** Supplied material follows **

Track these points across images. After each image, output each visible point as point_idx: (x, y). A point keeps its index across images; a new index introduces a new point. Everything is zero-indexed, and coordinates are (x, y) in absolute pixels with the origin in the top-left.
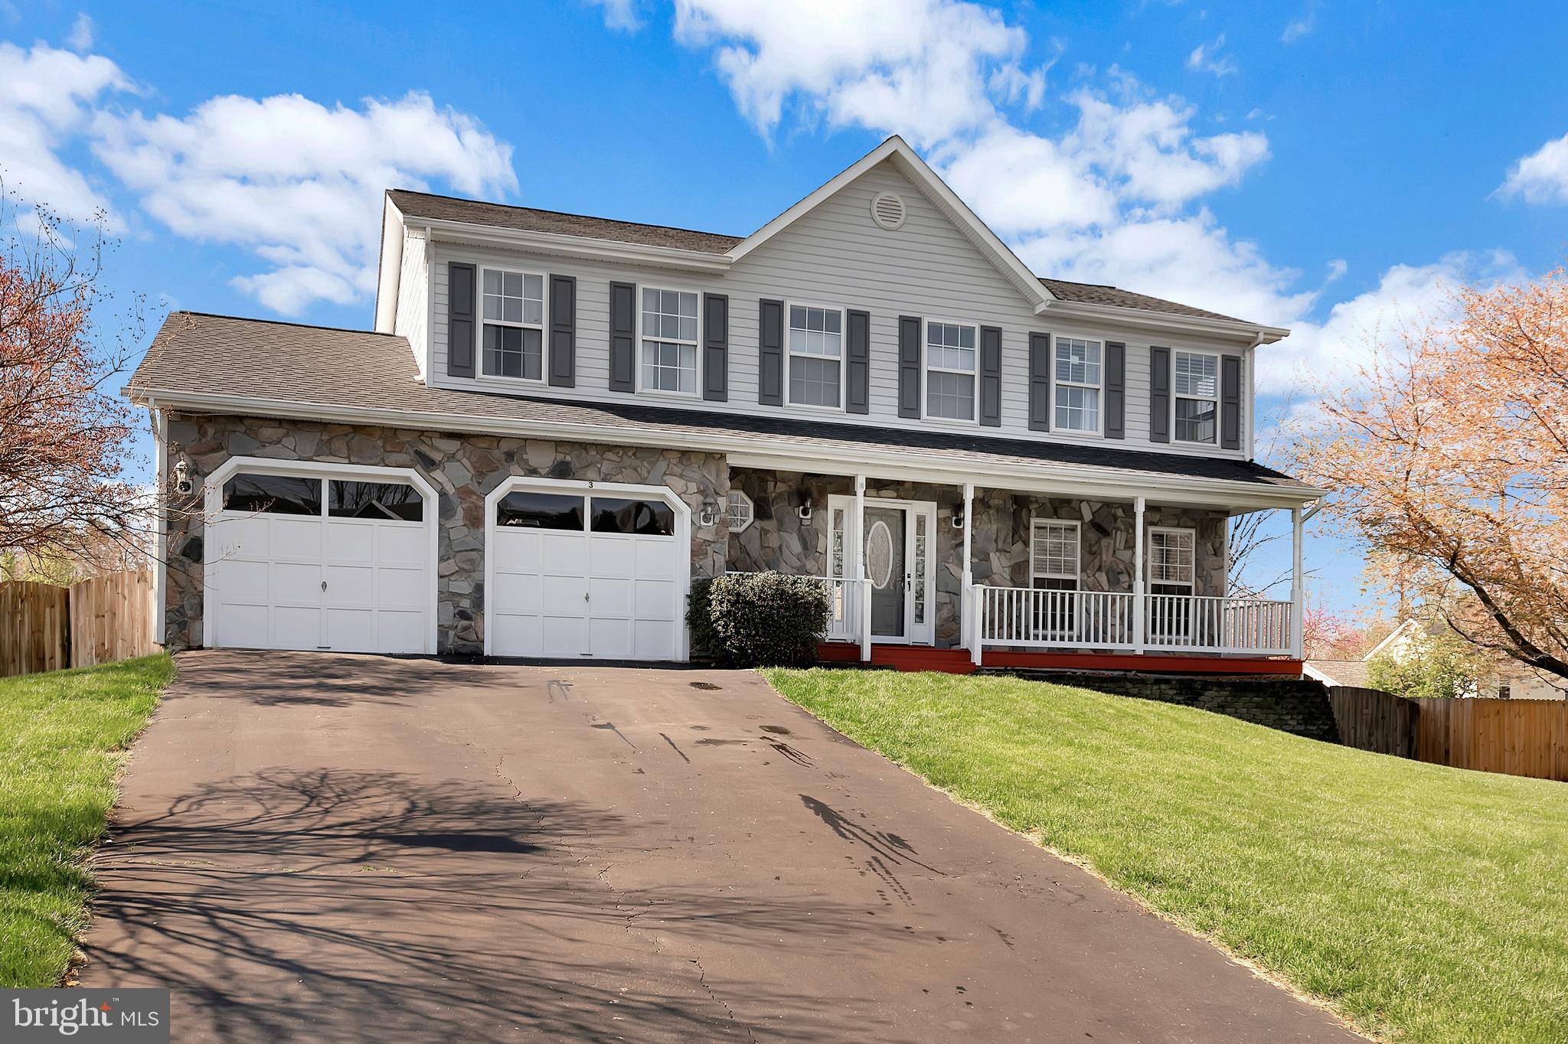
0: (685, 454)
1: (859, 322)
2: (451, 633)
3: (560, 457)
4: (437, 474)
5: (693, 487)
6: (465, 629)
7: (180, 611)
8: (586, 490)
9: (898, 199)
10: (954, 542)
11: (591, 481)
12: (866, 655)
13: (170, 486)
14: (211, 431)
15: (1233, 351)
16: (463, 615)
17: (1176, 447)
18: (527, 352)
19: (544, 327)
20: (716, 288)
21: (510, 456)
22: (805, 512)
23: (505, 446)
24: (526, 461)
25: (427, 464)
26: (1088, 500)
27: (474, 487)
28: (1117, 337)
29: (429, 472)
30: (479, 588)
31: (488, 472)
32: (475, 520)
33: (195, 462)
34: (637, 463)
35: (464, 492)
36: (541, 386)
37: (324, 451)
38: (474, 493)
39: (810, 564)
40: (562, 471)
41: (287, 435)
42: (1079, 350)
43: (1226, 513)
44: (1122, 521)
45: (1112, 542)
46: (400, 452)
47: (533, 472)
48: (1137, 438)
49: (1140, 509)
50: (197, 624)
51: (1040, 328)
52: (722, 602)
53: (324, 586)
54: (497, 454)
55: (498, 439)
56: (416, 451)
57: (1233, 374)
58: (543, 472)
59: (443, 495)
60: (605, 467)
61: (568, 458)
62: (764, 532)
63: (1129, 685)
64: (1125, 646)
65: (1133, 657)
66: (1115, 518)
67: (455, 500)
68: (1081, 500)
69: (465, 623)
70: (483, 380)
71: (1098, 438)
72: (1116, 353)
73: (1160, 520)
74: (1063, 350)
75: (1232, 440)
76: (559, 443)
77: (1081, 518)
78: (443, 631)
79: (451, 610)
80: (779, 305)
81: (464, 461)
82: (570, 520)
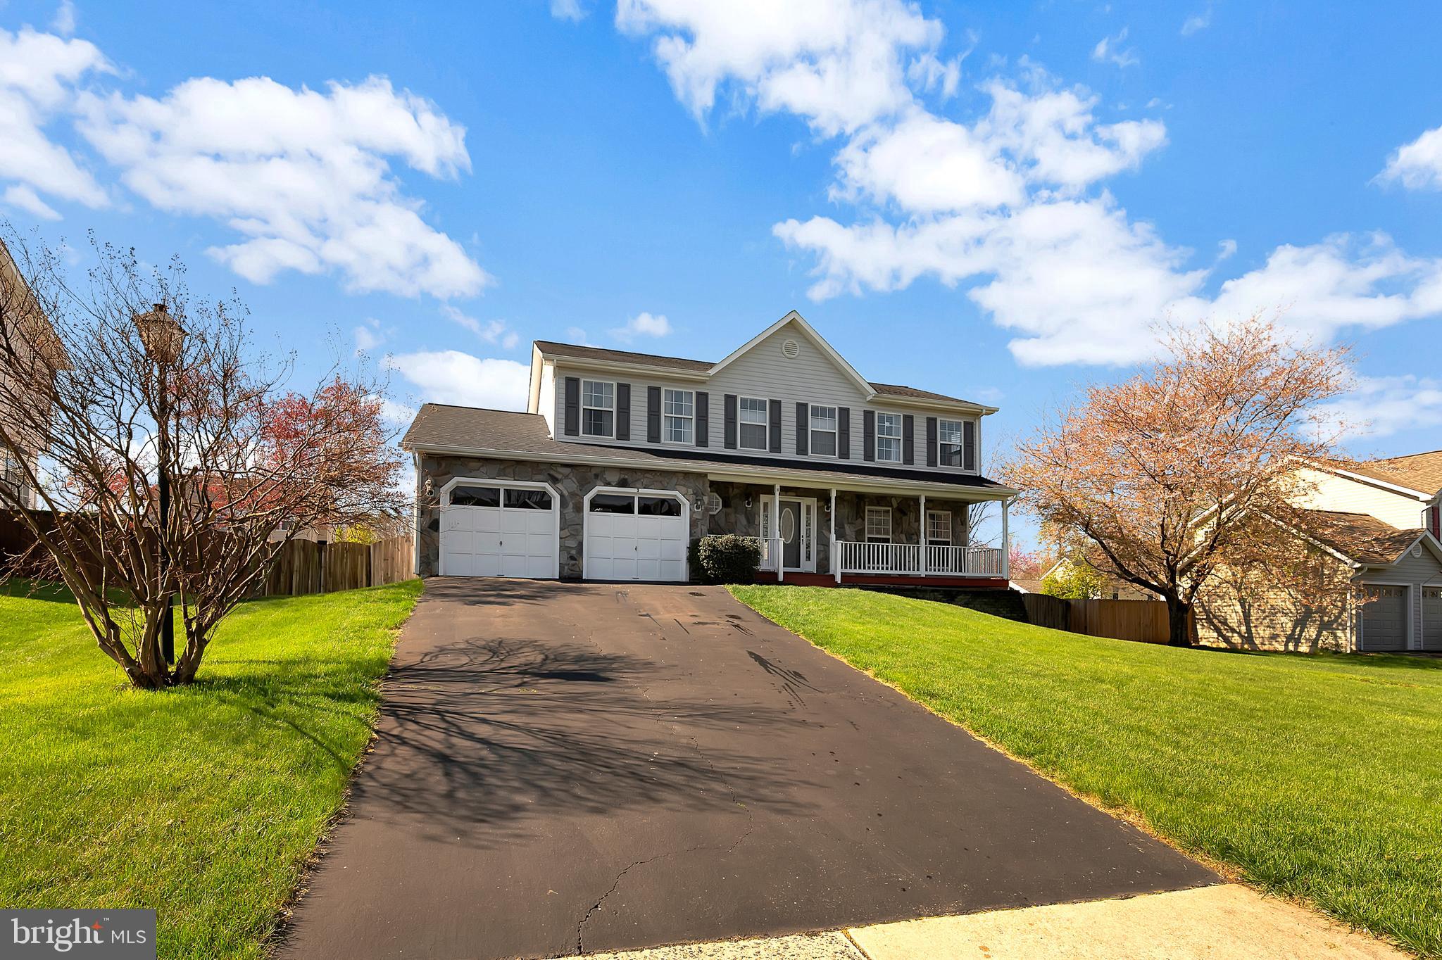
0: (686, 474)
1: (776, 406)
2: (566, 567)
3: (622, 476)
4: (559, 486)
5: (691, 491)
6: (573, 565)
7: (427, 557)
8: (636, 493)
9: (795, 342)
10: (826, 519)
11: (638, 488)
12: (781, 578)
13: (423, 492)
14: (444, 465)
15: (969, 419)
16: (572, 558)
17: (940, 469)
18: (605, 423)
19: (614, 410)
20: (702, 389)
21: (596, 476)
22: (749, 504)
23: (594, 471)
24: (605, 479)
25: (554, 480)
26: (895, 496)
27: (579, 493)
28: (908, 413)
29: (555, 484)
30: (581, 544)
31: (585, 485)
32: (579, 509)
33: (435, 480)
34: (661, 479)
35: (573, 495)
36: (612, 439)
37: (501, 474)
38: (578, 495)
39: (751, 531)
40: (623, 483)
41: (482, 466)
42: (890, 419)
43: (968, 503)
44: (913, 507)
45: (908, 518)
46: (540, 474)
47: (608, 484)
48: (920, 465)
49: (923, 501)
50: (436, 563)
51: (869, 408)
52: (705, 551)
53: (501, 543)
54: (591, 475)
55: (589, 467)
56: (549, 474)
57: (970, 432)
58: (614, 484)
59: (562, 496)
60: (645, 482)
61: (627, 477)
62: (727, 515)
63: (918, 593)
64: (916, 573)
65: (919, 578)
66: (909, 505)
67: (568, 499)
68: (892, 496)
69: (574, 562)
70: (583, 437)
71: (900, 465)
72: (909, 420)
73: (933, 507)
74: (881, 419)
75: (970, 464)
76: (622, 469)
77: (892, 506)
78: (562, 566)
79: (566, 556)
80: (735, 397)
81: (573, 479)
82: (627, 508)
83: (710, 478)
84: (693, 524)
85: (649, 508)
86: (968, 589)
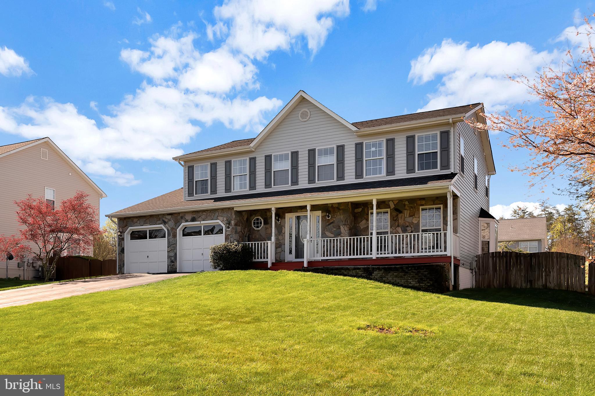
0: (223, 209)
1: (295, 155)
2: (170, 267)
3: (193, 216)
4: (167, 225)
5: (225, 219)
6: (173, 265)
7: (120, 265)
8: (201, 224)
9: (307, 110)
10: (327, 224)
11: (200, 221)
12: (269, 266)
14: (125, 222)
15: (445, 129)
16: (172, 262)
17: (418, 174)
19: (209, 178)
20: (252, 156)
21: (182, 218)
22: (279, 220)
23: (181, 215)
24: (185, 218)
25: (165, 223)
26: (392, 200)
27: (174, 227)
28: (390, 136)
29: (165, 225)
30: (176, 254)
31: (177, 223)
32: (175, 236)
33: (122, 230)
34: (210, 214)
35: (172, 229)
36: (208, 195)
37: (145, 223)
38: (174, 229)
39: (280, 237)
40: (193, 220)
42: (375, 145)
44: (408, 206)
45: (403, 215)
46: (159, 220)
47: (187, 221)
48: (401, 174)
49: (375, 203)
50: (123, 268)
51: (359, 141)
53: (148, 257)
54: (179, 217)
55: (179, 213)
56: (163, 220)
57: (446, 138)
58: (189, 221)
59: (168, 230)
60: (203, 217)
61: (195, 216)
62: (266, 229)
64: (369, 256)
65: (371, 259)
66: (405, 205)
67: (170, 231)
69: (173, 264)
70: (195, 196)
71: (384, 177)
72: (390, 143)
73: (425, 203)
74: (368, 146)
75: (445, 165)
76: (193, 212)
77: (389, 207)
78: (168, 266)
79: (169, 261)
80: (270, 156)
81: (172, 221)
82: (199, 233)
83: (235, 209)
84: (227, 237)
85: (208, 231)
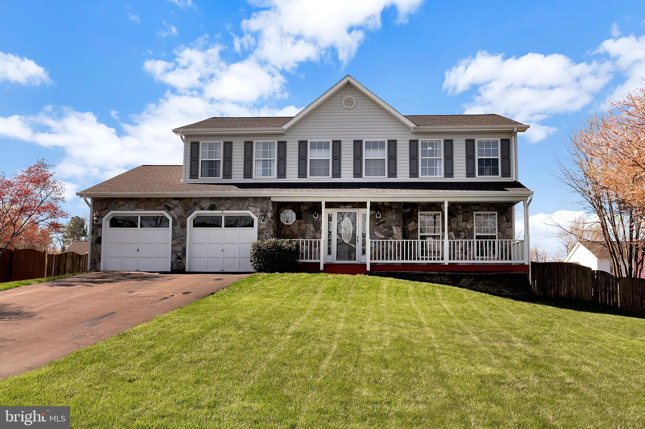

** End of Supplied material **

- Task
From the records above, extract exactly and only the lines that begin at the line with "25: (427, 464)" and stop after the line with "71: (1098, 438)".

- Task output
25: (427, 464)
26: (1088, 500)
27: (474, 487)
28: (1117, 337)
29: (429, 472)
30: (479, 588)
31: (488, 472)
32: (475, 520)
33: (195, 462)
34: (637, 463)
35: (464, 492)
36: (541, 386)
37: (324, 451)
38: (474, 493)
39: (810, 564)
40: (562, 471)
41: (287, 435)
42: (1079, 350)
43: (1226, 513)
44: (1122, 521)
45: (1112, 542)
46: (400, 452)
47: (533, 472)
48: (1137, 438)
49: (1140, 509)
50: (197, 624)
51: (1040, 328)
52: (722, 602)
53: (324, 586)
54: (497, 454)
55: (498, 439)
56: (416, 451)
57: (1233, 374)
58: (543, 472)
59: (443, 495)
60: (605, 467)
61: (568, 458)
62: (764, 532)
63: (1129, 685)
64: (1125, 646)
65: (1133, 657)
66: (1115, 518)
67: (455, 500)
68: (1081, 500)
69: (465, 623)
70: (483, 380)
71: (1098, 438)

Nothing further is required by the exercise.